Let’s start simple. The best code is the code you don’t have to write yourself. To that end, Ember provides a set of computed properties that solve common cases. See Tony’s post about Ember.computed macros for more info.

Inheritance

Still pretty simple. A comfortable, familiar friend. Inheritance is still a simple and effective tool.

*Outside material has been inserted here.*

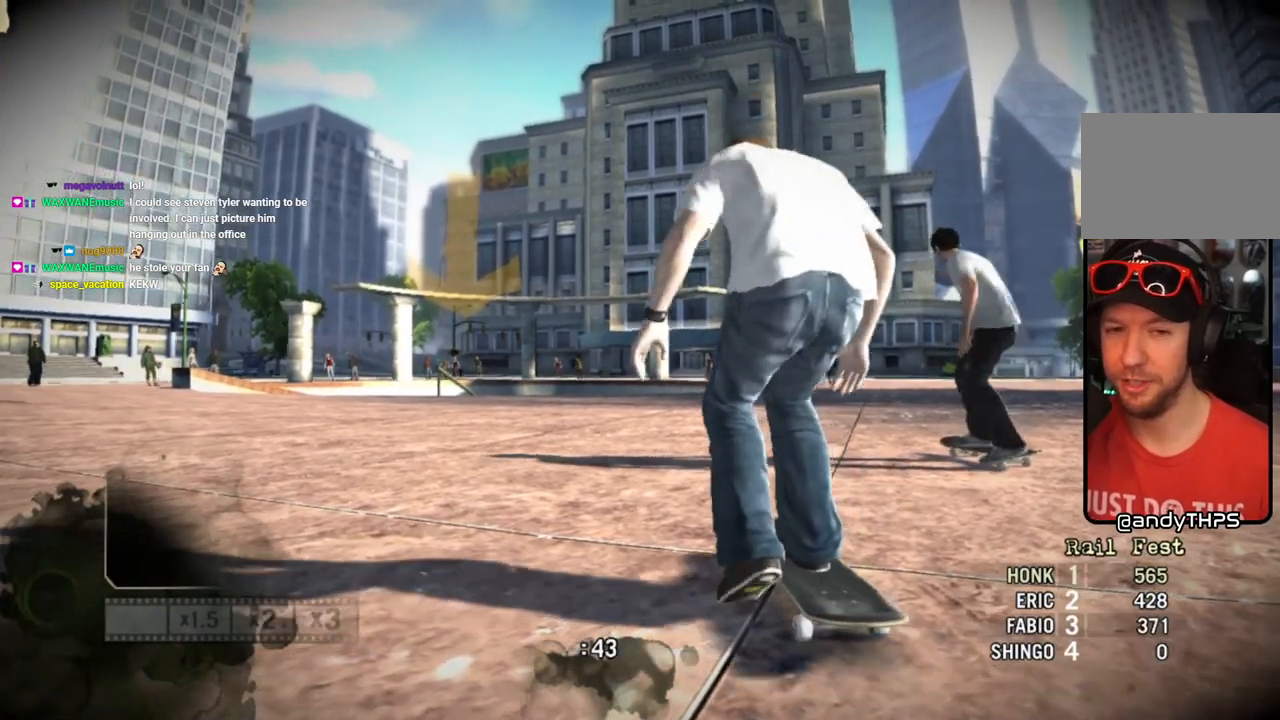
{"buttons": ["SQUARE"], "left_stick": "center", "right_stick": "center", "events": [[100, "left_stick", "left"], [233, "left_stick", "center"]]}
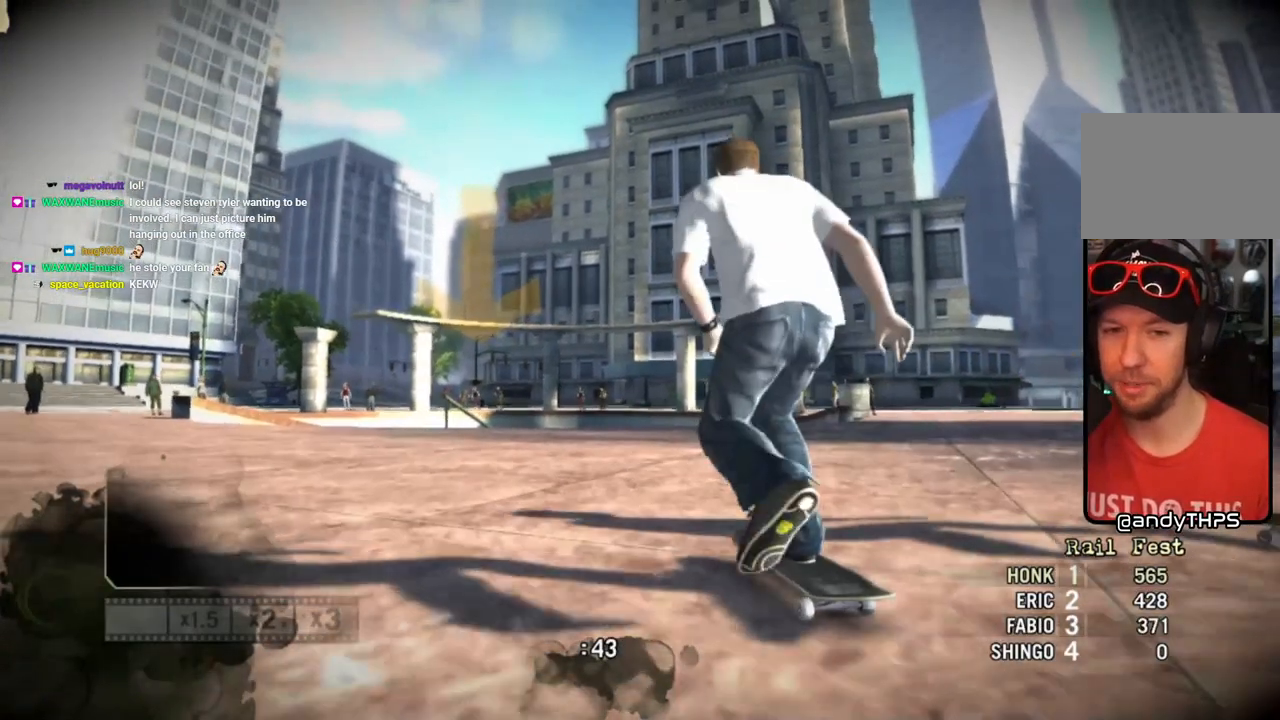
{"buttons": ["SQUARE"], "left_stick": "center", "right_stick": "center", "events": []}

Inheritance in Ember works well when:

  • you need to slightly alter the behavior of an existing class by overriding a few functions or computed properties
  • the properties and body of the functions can be fully defined ahead of time (no dynamic names, etc.)
  • the pattern you’re building applies exclusively to objects of the same type

By far, our biggest use of inheritance is to modify the behavior of built-in Ember classes like Ember.Select and Ember.TextField.

It may not be the right choice if:

  • there is already inheritance in play, and the new functions don’t fit well with the existing responsibilities of the superclass
  • the same patterns need to be applied to multiple properties in the same object
  • functions and properties from more than one source are needed

As an example, we subclassed a few of Ember’s controls and overrode some of the particulars (in CoffeeScript):

Web.ChosenSelectOption = Ember.SelectOption.extend
  template: Ember.Handlebars.compile('{{unbound view.label}}')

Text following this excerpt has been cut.